When geologists talk about how old a rock or a fossil is, or when a particular tectonic event happened, they don’t usually just give an age in millions or billions of years – they also state its location within a hierarchy of Eons (Phanerozoic, Proterozoic), Eras (Mesozoic, Cenozoic), and Series (Jurassic, Neogene) that make up the geological timescale.
The fact that the time axis is rescaled three times in the plot above indicates that these subdivisions are not regularly spaced chunks of time; the more recent geological periods are generally much shorter than the earlier ones. The reason for this is partly historical; the general structure of the timescale was developed before the advent of radiometric dating techniques allowed absolute age determinations. However, it is also a consequence of what these subdivisions actually represent. The overarching goal of Geology as a science is to reconstruct the history of the Earth, and each of the geological periods can be considered chapters in this story; each one has its own distinctive characters – the form and diversity of life – and setting – the climate and the configuration of the continents. For example, the Mesozoic Era represents a time where dinosaurs, giant marine reptiles and ammonites were dominant on a warm, dry planet with no ice caps and most of the continents amalgamated into Pangaea.
With this in mind, it becomes no surprise that the further back we go, the coarser our framework becomes. Older rocks are both rarer and less easy to read, because they tend to be more deformed and chemically altered, so we lose a lot of the details which might allow further subdivision. The lack of any fossilised large animals prior to the Cambrian/Ediacaran is a major contributor to this loss of resolution – if you examine the International Commission on Stratigraphy chart on which the timescale above is based, you’ll see that many of the boundaries between different periods are defined (or proposed to be defined) by the first or last appearance of a particular type of fossil.
So, the geological timescale represents a common narrative framework for Earth history. However, do not let this fool you into believing that every rock of a particular age is the same. The reason why should be obvious: the Earth is a very dynamic place, and at any point in time there are a wide variety of different depositional processes simultaneously operating in different places. As the map below (from here, courtesy of Brian – click on the image for a larger version) illustrates, presently you’re getting much larger amounts of sediment accumulating in the Ganges and Mississippi deltas, say, than off the coast of Australia.
Continental deposition is not shown on this map, but without a big hole to dump sediment in there is little being deposited in many places beyond the occasional layers of silt from rivers in flood. The only exception is in the mountain belts, where large thicknesses of rocks are being eroded away, the records they hold being erased from the face of the planet.
The depositional environment will also depend on climate; you won’t get evaporites and limestones forming at the poles and glacial till at the equator; neither will you get dune deposits forming in rainforests and soil horizons in deserts.

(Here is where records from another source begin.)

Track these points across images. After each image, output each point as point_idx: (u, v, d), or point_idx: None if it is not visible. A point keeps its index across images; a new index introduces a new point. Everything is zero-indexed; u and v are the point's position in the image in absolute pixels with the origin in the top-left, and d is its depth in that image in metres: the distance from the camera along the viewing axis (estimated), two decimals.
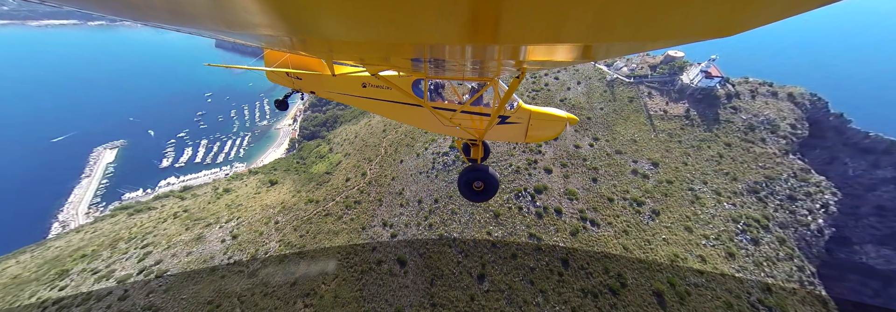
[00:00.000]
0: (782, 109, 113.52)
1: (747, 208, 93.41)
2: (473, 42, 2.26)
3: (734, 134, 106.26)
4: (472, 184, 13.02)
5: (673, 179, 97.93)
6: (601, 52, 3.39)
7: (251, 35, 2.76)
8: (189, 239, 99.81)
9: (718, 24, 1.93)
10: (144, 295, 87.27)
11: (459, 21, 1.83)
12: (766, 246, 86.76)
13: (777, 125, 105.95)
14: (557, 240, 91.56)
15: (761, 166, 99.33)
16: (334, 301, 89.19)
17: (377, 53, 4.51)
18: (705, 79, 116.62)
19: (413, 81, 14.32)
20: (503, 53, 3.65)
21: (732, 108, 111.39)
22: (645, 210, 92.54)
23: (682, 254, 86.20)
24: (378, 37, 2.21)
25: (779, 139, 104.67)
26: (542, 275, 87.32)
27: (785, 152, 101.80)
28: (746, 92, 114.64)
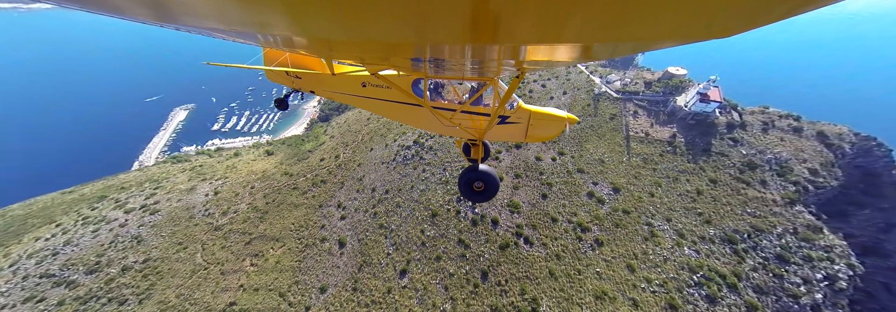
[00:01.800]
0: (803, 150, 68.21)
1: (714, 258, 56.94)
2: (473, 42, 1.77)
3: (725, 170, 67.53)
4: (472, 184, 9.83)
5: (631, 209, 63.83)
6: (602, 51, 2.51)
7: (250, 34, 2.12)
8: (184, 189, 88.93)
9: (719, 23, 1.46)
10: (136, 226, 78.58)
11: (459, 21, 1.41)
12: (726, 309, 52.44)
13: (789, 168, 65.02)
14: (484, 251, 69.28)
15: (750, 213, 61.34)
16: (275, 266, 76.89)
17: (377, 52, 3.18)
18: (700, 102, 74.74)
19: (413, 81, 10.27)
20: (503, 52, 2.72)
21: (731, 139, 71.73)
22: (588, 238, 60.54)
23: (611, 293, 58.83)
24: (378, 37, 1.72)
25: (787, 185, 63.60)
26: (459, 283, 66.89)
27: (790, 201, 61.39)
28: (757, 123, 73.22)
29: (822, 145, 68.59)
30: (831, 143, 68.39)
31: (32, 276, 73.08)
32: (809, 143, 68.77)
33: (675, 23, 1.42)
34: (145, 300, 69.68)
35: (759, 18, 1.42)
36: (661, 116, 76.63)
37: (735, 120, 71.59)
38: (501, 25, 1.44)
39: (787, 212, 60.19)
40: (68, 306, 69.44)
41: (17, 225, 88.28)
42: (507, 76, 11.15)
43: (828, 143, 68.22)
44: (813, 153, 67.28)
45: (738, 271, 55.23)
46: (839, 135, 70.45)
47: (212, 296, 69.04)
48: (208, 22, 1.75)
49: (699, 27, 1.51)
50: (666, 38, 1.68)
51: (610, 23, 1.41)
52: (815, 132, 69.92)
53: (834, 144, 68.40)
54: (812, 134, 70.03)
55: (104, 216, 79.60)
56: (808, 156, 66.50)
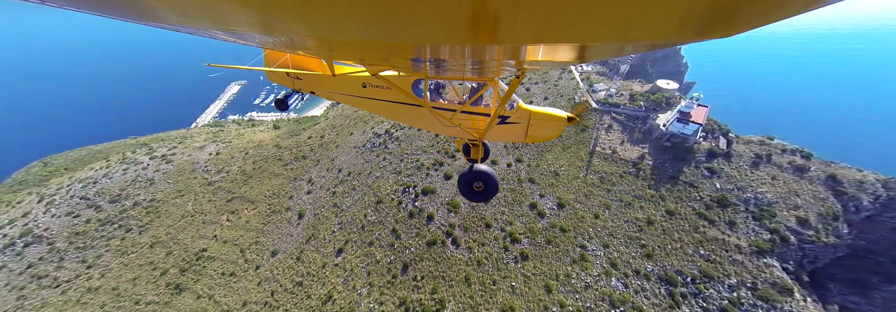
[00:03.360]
0: (799, 194, 51.38)
1: (643, 296, 45.30)
2: (474, 42, 1.55)
3: (689, 203, 52.74)
4: (472, 184, 8.73)
5: (570, 228, 52.96)
6: (602, 51, 2.28)
7: (250, 35, 1.90)
8: (197, 146, 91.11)
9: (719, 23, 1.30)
10: (153, 171, 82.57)
11: (459, 21, 1.26)
12: None
13: (770, 212, 49.37)
14: (412, 244, 62.25)
15: (702, 256, 47.49)
16: (244, 225, 76.06)
17: (377, 52, 2.90)
18: (678, 122, 58.84)
19: (413, 81, 9.10)
20: (503, 52, 2.42)
21: (708, 169, 55.61)
22: (515, 250, 51.50)
23: (519, 310, 49.63)
24: (378, 37, 1.52)
25: (761, 231, 48.60)
26: (381, 271, 60.85)
27: (758, 251, 46.78)
28: (748, 155, 56.34)
29: (830, 192, 51.68)
30: (844, 191, 51.25)
31: (76, 196, 79.78)
32: (811, 187, 52.14)
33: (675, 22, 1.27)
34: (144, 232, 73.01)
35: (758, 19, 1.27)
36: (637, 133, 62.74)
37: (720, 148, 56.11)
38: (501, 25, 1.29)
39: (752, 263, 46.21)
40: (92, 224, 74.87)
41: (90, 157, 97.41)
42: (507, 76, 8.89)
43: (839, 190, 51.22)
44: (812, 200, 50.93)
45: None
46: (859, 183, 52.65)
47: (191, 240, 70.51)
48: (209, 24, 1.56)
49: (699, 27, 1.33)
50: (666, 37, 1.47)
51: (609, 22, 1.27)
52: (825, 175, 52.78)
53: (847, 192, 51.21)
54: (819, 177, 53.04)
55: (136, 159, 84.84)
56: (802, 202, 50.45)
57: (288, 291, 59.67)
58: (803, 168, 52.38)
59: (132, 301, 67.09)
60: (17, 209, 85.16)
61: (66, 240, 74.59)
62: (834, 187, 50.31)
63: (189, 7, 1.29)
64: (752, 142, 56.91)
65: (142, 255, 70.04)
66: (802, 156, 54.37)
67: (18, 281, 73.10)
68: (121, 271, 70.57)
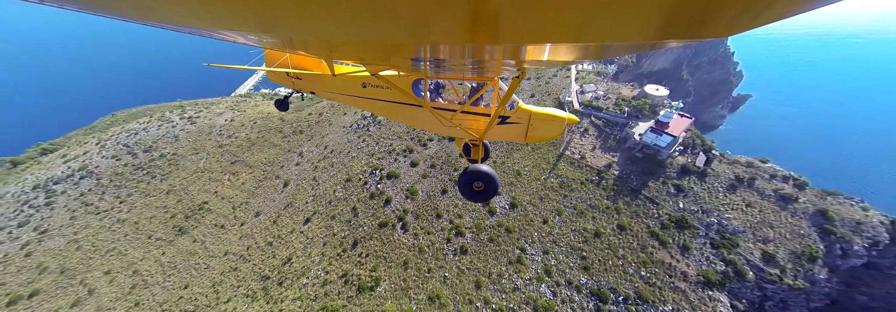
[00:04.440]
0: (776, 226, 41.96)
1: (568, 307, 40.49)
2: (474, 42, 1.43)
3: (644, 220, 45.52)
4: (472, 184, 7.45)
5: (515, 229, 48.16)
6: (602, 51, 2.11)
7: (250, 35, 1.79)
8: (217, 113, 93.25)
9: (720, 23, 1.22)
10: (179, 130, 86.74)
11: (459, 21, 1.18)
12: None
13: (733, 242, 41.19)
14: (366, 223, 59.75)
15: (642, 277, 41.29)
16: (241, 186, 77.60)
17: (377, 52, 2.63)
18: (652, 132, 50.55)
19: (413, 81, 8.38)
20: (503, 52, 2.20)
21: (676, 187, 47.18)
22: (457, 243, 47.89)
23: (445, 300, 45.33)
24: (378, 37, 1.41)
25: (715, 261, 40.76)
26: (334, 243, 59.52)
27: (705, 281, 39.55)
28: (726, 175, 46.90)
29: (814, 230, 42.32)
30: (833, 230, 41.67)
31: (121, 143, 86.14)
32: (791, 220, 42.94)
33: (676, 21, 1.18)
34: (164, 180, 77.47)
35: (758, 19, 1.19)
36: (611, 140, 54.67)
37: (695, 165, 47.31)
38: (501, 25, 1.21)
39: (695, 293, 39.42)
40: (128, 168, 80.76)
41: (142, 113, 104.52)
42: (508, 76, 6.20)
43: (827, 228, 41.75)
44: (788, 235, 42.03)
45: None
46: (856, 224, 42.60)
47: (197, 192, 73.78)
48: (209, 24, 1.44)
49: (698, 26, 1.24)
50: (666, 37, 1.36)
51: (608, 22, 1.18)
52: (814, 209, 43.16)
53: (836, 233, 41.60)
54: (806, 210, 43.48)
55: (169, 118, 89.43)
56: (775, 236, 41.76)
57: (260, 248, 60.86)
58: (789, 198, 42.89)
59: (146, 234, 72.10)
60: (82, 148, 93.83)
61: (108, 178, 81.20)
62: (821, 225, 40.81)
63: (189, 7, 1.21)
64: (737, 163, 47.41)
65: (159, 199, 74.71)
66: (795, 185, 44.48)
67: (73, 204, 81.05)
68: (142, 209, 75.92)
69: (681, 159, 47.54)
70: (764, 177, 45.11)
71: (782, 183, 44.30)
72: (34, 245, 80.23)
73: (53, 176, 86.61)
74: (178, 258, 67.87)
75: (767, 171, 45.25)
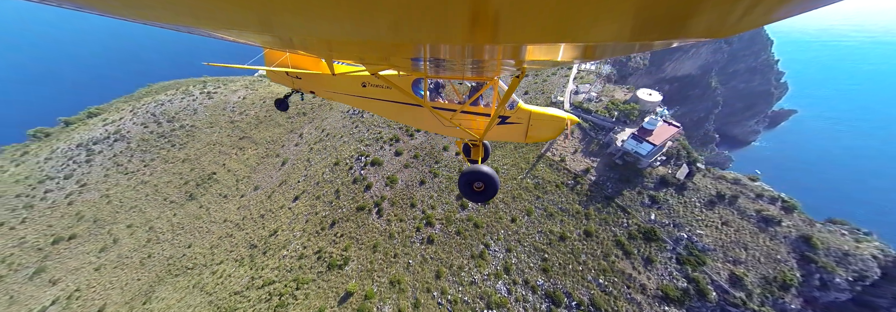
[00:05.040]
0: (750, 248, 37.69)
1: (521, 306, 39.19)
2: (474, 42, 1.36)
3: (612, 228, 42.18)
4: (472, 184, 7.06)
5: (483, 225, 46.14)
6: (602, 51, 2.02)
7: (250, 35, 1.67)
8: (233, 90, 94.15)
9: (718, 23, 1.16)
10: (198, 103, 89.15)
11: (460, 21, 1.14)
12: None
13: (699, 260, 37.18)
14: (345, 205, 58.85)
15: (599, 285, 38.59)
16: (245, 161, 78.03)
17: (377, 52, 2.51)
18: (633, 139, 45.79)
19: (413, 81, 7.77)
20: (503, 52, 2.12)
21: (651, 198, 43.02)
22: (425, 232, 47.07)
23: (404, 285, 44.40)
24: (378, 37, 1.35)
25: (678, 277, 37.22)
26: (315, 221, 59.11)
27: (664, 297, 36.27)
28: (708, 191, 41.87)
29: (793, 256, 37.94)
30: (814, 259, 37.17)
31: (149, 112, 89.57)
32: (770, 244, 38.62)
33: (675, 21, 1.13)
34: (181, 149, 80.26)
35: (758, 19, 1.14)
36: (594, 145, 50.58)
37: (675, 177, 43.00)
38: (501, 25, 1.17)
39: (651, 307, 36.70)
40: (153, 135, 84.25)
41: (172, 86, 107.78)
42: (508, 76, 6.89)
43: (808, 256, 37.28)
44: (762, 259, 37.94)
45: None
46: (843, 254, 37.81)
47: (208, 163, 76.15)
48: (209, 24, 1.39)
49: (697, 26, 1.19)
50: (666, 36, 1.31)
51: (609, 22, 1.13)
52: (797, 235, 38.53)
53: (818, 262, 37.13)
54: (789, 235, 38.89)
55: (192, 92, 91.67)
56: (748, 258, 37.79)
57: (253, 219, 62.31)
58: (771, 220, 38.32)
59: (162, 196, 75.64)
60: (119, 114, 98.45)
61: (136, 143, 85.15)
62: (803, 252, 36.35)
63: (189, 7, 1.16)
64: (723, 178, 42.66)
65: (176, 166, 77.63)
66: (783, 207, 39.64)
67: (106, 164, 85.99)
68: (162, 174, 79.38)
69: (662, 169, 43.25)
70: (748, 196, 40.37)
71: (768, 204, 39.52)
72: (75, 196, 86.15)
73: (93, 137, 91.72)
74: (185, 221, 70.94)
75: (754, 190, 40.42)
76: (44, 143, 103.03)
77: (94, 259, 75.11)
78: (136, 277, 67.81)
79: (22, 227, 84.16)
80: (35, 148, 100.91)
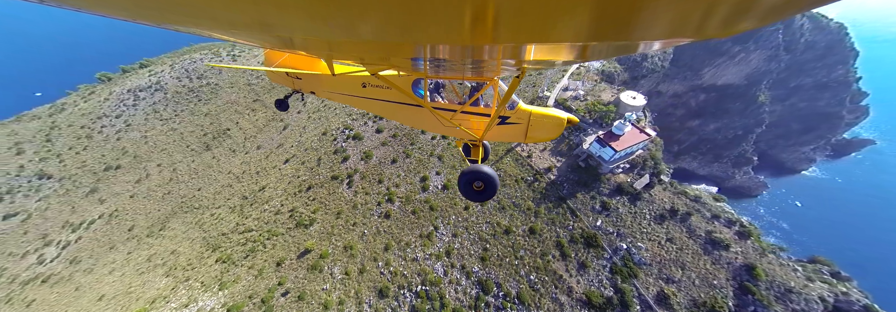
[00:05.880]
0: (687, 269, 33.05)
1: (453, 288, 38.52)
2: (474, 42, 1.27)
3: (556, 229, 39.11)
4: (472, 184, 6.66)
5: (437, 208, 44.60)
6: (602, 51, 1.83)
7: (250, 35, 1.55)
8: (253, 55, 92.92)
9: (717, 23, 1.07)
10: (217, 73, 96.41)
11: (460, 21, 1.07)
12: None
13: (633, 273, 33.82)
14: (323, 173, 58.20)
15: (529, 282, 36.84)
16: (255, 122, 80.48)
17: (377, 52, 2.40)
18: (597, 143, 40.96)
19: (413, 81, 7.27)
20: (503, 52, 1.96)
21: (602, 204, 38.96)
22: (385, 208, 46.00)
23: (356, 252, 41.92)
24: (378, 37, 1.26)
25: (606, 285, 34.35)
26: (295, 184, 58.39)
27: (587, 301, 33.52)
28: (662, 204, 37.05)
29: (732, 284, 34.03)
30: (752, 289, 33.14)
31: (184, 68, 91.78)
32: (711, 267, 34.73)
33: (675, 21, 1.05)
34: (205, 104, 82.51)
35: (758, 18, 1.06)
36: (564, 144, 46.08)
37: (633, 186, 38.61)
38: (500, 25, 1.10)
39: (572, 309, 34.79)
40: (184, 89, 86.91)
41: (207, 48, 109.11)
42: (508, 76, 6.23)
43: (746, 286, 33.30)
44: (696, 281, 34.42)
45: (459, 309, 36.65)
46: (786, 290, 33.47)
47: (224, 120, 78.44)
48: (209, 25, 1.31)
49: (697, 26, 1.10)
50: (666, 37, 1.23)
51: (608, 22, 1.06)
52: (742, 263, 34.26)
53: (756, 294, 33.09)
54: (733, 262, 34.67)
55: (220, 53, 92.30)
56: (682, 278, 34.39)
57: (250, 174, 64.21)
58: (719, 244, 34.07)
59: (186, 144, 79.50)
60: (162, 67, 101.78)
61: (171, 94, 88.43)
62: (743, 281, 32.34)
63: (189, 8, 1.10)
64: (684, 194, 37.92)
65: (199, 119, 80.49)
66: (738, 233, 34.94)
67: (147, 109, 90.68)
68: (188, 124, 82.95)
69: (623, 176, 38.92)
70: (704, 215, 35.79)
71: (722, 227, 34.94)
72: (122, 134, 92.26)
73: (140, 85, 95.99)
74: (200, 167, 74.46)
75: (712, 210, 35.71)
76: (106, 85, 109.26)
77: (130, 188, 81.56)
78: (157, 208, 73.25)
79: (84, 153, 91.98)
80: (99, 89, 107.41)
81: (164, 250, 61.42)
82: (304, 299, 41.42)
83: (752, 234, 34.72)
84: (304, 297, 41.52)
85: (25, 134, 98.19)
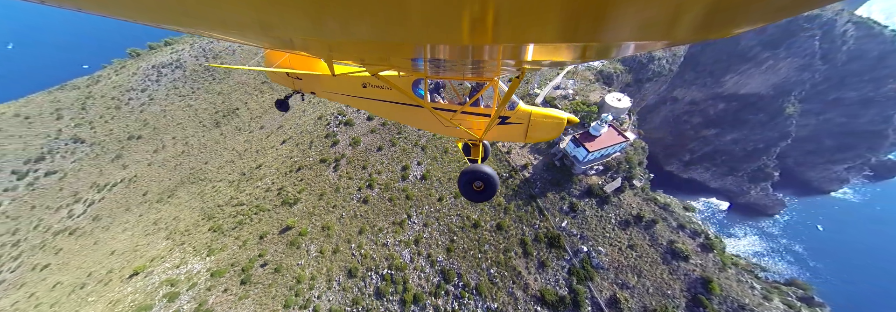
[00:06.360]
0: (643, 276, 31.06)
1: (417, 275, 38.12)
2: (473, 42, 1.23)
3: (522, 226, 37.72)
4: (472, 184, 6.47)
5: (413, 198, 43.75)
6: (601, 52, 1.73)
7: (250, 36, 1.46)
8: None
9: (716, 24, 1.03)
10: (237, 46, 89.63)
11: (459, 21, 1.03)
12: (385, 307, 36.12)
13: (590, 275, 31.84)
14: (313, 155, 57.08)
15: (489, 275, 36.02)
16: (262, 103, 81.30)
17: (377, 53, 2.29)
18: (571, 142, 38.68)
19: (413, 82, 7.04)
20: (503, 52, 1.84)
21: (570, 206, 37.03)
22: (364, 193, 45.60)
23: (331, 231, 42.42)
24: (378, 37, 1.22)
25: (562, 285, 32.91)
26: (288, 164, 59.31)
27: (540, 298, 32.52)
28: (630, 210, 34.63)
29: (686, 295, 32.50)
30: (706, 303, 31.55)
31: (201, 48, 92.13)
32: (666, 277, 33.28)
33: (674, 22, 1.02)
34: (219, 83, 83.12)
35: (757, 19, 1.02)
36: (545, 143, 44.02)
37: (603, 189, 36.78)
38: (500, 25, 1.06)
39: (526, 304, 34.29)
40: (200, 68, 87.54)
41: None
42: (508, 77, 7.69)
43: (700, 299, 31.69)
44: (650, 290, 33.22)
45: (420, 295, 36.62)
46: (738, 306, 31.66)
47: (235, 99, 79.31)
48: (209, 25, 1.26)
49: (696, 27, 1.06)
50: (665, 38, 1.19)
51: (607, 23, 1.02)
52: (697, 276, 32.54)
53: (708, 307, 31.45)
54: (690, 274, 32.97)
55: None
56: (637, 285, 33.15)
57: (250, 152, 65.25)
58: (679, 254, 32.39)
59: (199, 120, 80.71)
60: (183, 45, 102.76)
61: (189, 72, 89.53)
62: (697, 294, 30.77)
63: (190, 8, 1.05)
64: (653, 201, 35.85)
65: (212, 97, 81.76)
66: (701, 245, 33.05)
67: (168, 85, 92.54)
68: (202, 102, 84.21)
69: (595, 179, 37.05)
70: (670, 224, 33.93)
71: (687, 238, 33.07)
72: (145, 106, 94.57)
73: (162, 62, 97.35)
74: (209, 142, 76.00)
75: (679, 219, 33.77)
76: (134, 61, 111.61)
77: (149, 157, 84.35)
78: (169, 177, 75.60)
79: (112, 122, 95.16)
80: (129, 64, 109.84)
81: (168, 215, 63.69)
82: (280, 271, 42.24)
83: (716, 247, 32.73)
84: (280, 270, 42.34)
85: (65, 101, 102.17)
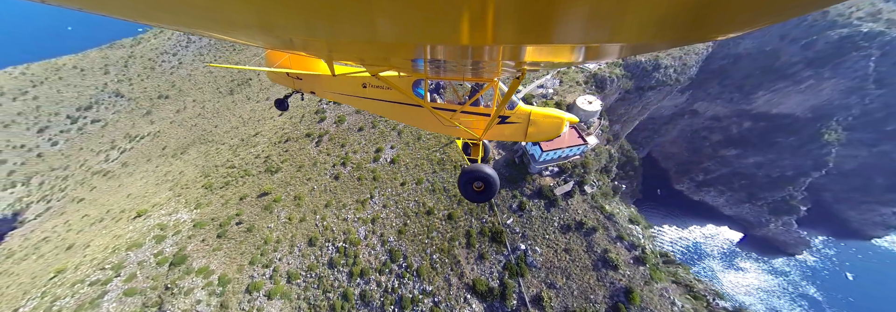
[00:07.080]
0: (571, 279, 29.01)
1: (367, 251, 37.79)
2: (473, 43, 1.17)
3: (470, 218, 36.68)
4: (472, 184, 6.12)
5: (379, 179, 42.96)
6: (601, 53, 1.67)
7: (250, 36, 1.40)
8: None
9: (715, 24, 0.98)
10: None
11: (459, 21, 0.98)
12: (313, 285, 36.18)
13: (521, 273, 30.34)
14: (300, 130, 57.93)
15: (432, 259, 35.33)
16: (262, 82, 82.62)
17: (377, 53, 2.22)
18: (533, 143, 35.59)
19: (413, 82, 6.78)
20: (503, 53, 1.76)
21: (519, 204, 35.11)
22: (337, 170, 45.00)
23: (302, 204, 44.83)
24: (378, 37, 1.16)
25: (493, 278, 31.58)
26: (279, 135, 60.26)
27: (471, 287, 31.85)
28: (574, 214, 31.89)
29: (607, 302, 31.03)
30: (623, 309, 29.95)
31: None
32: (595, 284, 31.78)
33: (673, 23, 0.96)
34: (238, 53, 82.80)
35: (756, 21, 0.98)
36: None
37: (553, 192, 34.70)
38: (499, 25, 1.01)
39: (456, 290, 34.00)
40: (210, 48, 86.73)
41: None
42: (507, 77, 5.73)
43: (619, 307, 30.12)
44: (576, 293, 31.95)
45: (367, 269, 36.82)
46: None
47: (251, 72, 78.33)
48: (210, 25, 1.21)
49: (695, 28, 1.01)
50: (663, 39, 1.13)
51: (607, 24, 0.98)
52: (624, 285, 30.71)
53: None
54: (616, 282, 31.19)
55: None
56: (562, 286, 31.96)
57: (253, 121, 65.80)
58: (610, 264, 30.69)
59: (216, 87, 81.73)
60: None
61: (214, 40, 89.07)
62: (617, 302, 29.34)
63: (190, 8, 1.01)
64: (600, 209, 33.65)
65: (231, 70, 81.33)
66: (636, 258, 31.10)
67: (195, 52, 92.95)
68: (220, 70, 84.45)
69: (548, 180, 34.93)
70: (609, 234, 32.01)
71: (623, 249, 31.18)
72: (174, 69, 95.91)
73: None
74: (221, 108, 77.25)
75: (621, 230, 31.72)
76: None
77: (172, 116, 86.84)
78: (185, 135, 78.05)
79: (146, 81, 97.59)
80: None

To use a historical analogy, if you’re told someone lived in Victorian Britain, that tells you a lot about the world they inhabited: the technology, the political situation, the average life expectancy. But you couldn’t say just from that information what profession they had, who they voted for, or the precise causes of their death; that is unique to that person. Likewise, calling a deposit ‘Ordovician’ tells you some general things about the world it was deposited in, but it doesn’t specify its type or its thickness, and there are many places where there will be no rocks of Ordovician age at all – they either never existed in the first place, or they have been eroded away by a later mountain-building episode.
So, there is no single ‘geological column’ for the whole Earth; each area has its own unique stratigraphy, or sequence of rock types. Which is where we geologists come in: because, to reconstruct the larger story encapsulated in the geological timescale, we have to correlate all these stratigraphic columns, working out which units were deposited at the same time as each other. We can use radiometric dating to give us absolute ages for the different sequences, but often we look for global events or signatures which many or all of them have in common.*
- The pattern of magnetic field reversals
- The occurrence of index fossils which have both a widespread distribution and a rapid rate of evolutionary change.
- Geochemical signals, for example the iridium anomaly which marks the KT extinction, or the Plio-Pleistocene oxygen isotope variations due to the waxing and waning of the ice-caps.
All of these methods have their advantages and drawbacks, but by employing all of them we can start to tie all of these different sequences into a common timescale, and start asking the interesting questions about what was actually happening in the world at the time they were deposited.
*Which is why, all you biblical literalists out there, we’d love for there to have been a global flood – the sediments laid down by such an event would be the ultimate correlatable horizon, because they would exist in every stratigraphic column in the entire world. Sadly for us (and you), it’s just not there, so we have to do things the hard way.